The true threat is the abuse of the international system to accuse Israel (of all states) of genocide in relation to an unavoidable war thrust upon it, and one that it is attempting to conduct as morally as possible. Israel may ultimately be vindicated in the ICJ, but that will be many years hence; meanwhile, the wilful misunderstandings and distortions of what the court’s provisional measures actually state have already isolated the country in the court of world opinion.
This hijacking of the international order is an argument against adherence to the whole project. Any state beset by immoral foes that are not signatories to the order, and who in fact wish to bring it down, will read the true message of this war: brutality, torture and intransigence will win the day. Trying to adhere to the international order has now been shown to confer an advantage to one’s enemies.

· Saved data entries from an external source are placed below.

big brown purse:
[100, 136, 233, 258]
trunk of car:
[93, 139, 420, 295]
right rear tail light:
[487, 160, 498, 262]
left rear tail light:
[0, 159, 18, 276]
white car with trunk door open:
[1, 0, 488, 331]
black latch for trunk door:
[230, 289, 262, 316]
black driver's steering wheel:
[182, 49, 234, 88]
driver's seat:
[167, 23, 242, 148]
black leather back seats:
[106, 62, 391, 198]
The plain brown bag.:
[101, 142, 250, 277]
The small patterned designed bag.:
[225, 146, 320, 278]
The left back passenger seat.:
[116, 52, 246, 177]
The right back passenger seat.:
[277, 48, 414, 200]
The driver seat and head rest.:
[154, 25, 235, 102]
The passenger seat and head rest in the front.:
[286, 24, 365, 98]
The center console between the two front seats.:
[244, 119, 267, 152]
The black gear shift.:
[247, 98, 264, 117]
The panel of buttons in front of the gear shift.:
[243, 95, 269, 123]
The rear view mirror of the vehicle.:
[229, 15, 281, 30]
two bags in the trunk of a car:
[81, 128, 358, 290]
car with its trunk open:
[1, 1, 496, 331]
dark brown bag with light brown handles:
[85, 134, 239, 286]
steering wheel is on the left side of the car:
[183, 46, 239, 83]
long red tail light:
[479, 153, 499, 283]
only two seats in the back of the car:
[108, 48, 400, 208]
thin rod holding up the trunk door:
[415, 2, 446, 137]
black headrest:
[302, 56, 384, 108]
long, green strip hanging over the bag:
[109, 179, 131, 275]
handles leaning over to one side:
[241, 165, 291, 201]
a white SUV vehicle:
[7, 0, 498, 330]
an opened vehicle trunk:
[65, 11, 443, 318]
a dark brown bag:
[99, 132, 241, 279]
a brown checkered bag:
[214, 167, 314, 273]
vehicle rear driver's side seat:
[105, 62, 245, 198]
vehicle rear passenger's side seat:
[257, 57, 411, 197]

The recent recognition of the Palestinian “state” by Norway, Ireland and Spain demonstrates another pernicious outcome. By appearing to reward the wholly immoral conduct of Hamas (and its thousands of Palestinian supporters), these actions furnish yet another reason for warring parties to abandon the concept of “rules” for combat.
The real threat to the international order is not Israel’s justified complaints that it is being unfairly singled out, but rather the improper use of international institutions to achieve malign geopolitical aims. In the wake of the Zuma years it should not be necessary to point out to an SA readership that even a national legal system, with all the coercive power of the state behind it, can be hijacked by bad-faith players if the custodians of the system are not vigilant.
The international order, which ultimately relies on being seen to be fair, is even more vulnerable; on present showing, is not passing the test. We should see this for the danger it is.
• Van den Heever, an Anglican lay minister, is a freelance writer.